(HealthDay News) – For patients with non-ST-segment elevation acute coronary syndromes (NSTE-ACS) undergoing a planned early invasive strategy, the novel intravenous direct factor Xa inhibitor otamixaban does not reduce the rate of ischemic events compared with unfractionated heparin plus eptifibatide, according to a study published online Sept. 1 in the Journal of the American Medical Association to coincide with presentation at the annual European Society of Cardiology Congress, held from Aug. 31–Sept. 4 in Amsterdam.

Philippe Gabriel Steg, MD, from the Université Paris-Diderot, and colleagues conducted a randomized trial that enrolled 13,229 patients with NSTE-ACS at 568 active sites in 55 countries. Participants were randomized to otamixaban (bolus and infusion; 5,105 patients) or unfractionated heparin plus eptifibatide at the time of percutaneous coronary intervention (5,466 patients).

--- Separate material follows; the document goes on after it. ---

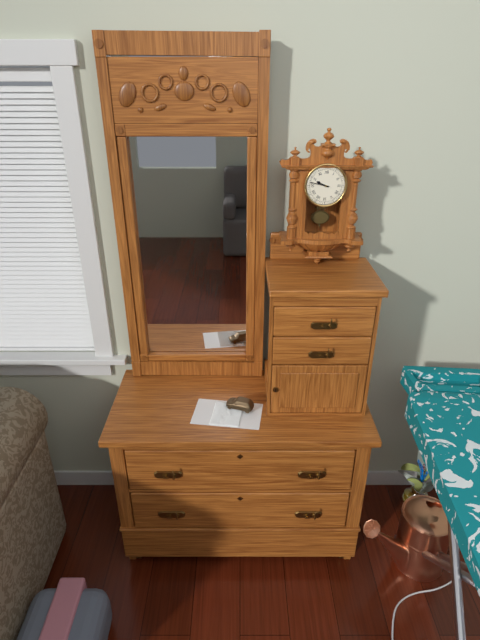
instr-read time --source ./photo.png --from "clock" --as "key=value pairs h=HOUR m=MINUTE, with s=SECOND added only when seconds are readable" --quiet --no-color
h=9 m=47
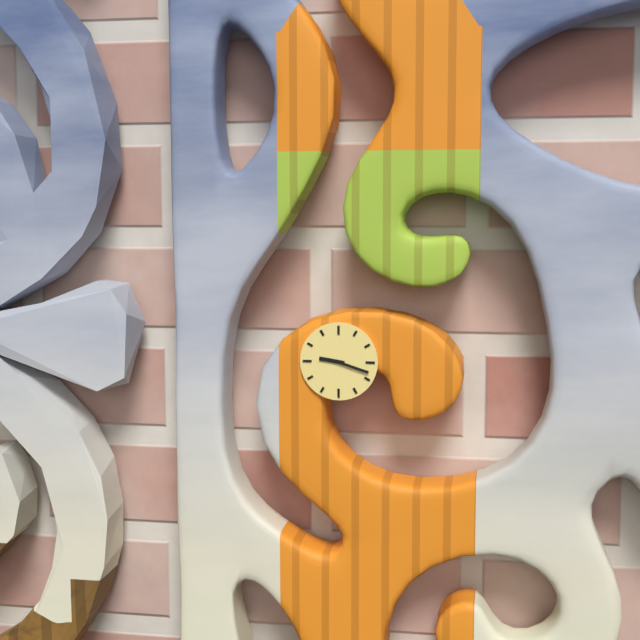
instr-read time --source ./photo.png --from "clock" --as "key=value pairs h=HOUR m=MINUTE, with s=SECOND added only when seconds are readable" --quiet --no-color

The researchers found that the rates of a composite of all-cause death or new myocardial infarction through day seven were 5.5% in otamixaban-treated patients and 5.7% in unfractionated-heparin-plus-eptifibatide-treated patients (adjusted relative risk, 0.99; P=0.93). No differences were seen between the groups with respect to secondary end points, including procedural thrombotic complications. Otamixaban correlated with a significant increase in the primary safety outcome of Thrombosis in Myocardial Infarction major or minor bleeding (3.1% vs. 1.5%; relative risk, 2.13). Consistent results were seen across pre-specified subgroups.

“These findings do not support the use of otamixaban for patients with NSTE-ACS undergoing planned early percutaneous coronary intervention,” the authors write.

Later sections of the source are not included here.